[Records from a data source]

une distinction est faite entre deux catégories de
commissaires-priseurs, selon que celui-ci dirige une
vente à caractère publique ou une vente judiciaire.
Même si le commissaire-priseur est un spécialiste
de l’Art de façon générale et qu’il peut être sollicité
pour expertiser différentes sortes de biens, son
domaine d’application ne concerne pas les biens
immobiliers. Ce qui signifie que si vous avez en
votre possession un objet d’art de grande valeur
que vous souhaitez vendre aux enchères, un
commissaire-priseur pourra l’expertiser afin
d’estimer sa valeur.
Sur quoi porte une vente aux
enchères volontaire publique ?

● To do
Pick out and copy each line of the data above that contains the word "enchères". Case counts.

● Output of the task
que vous souhaitez vendre aux enchères, un
enchères volontaire publique ?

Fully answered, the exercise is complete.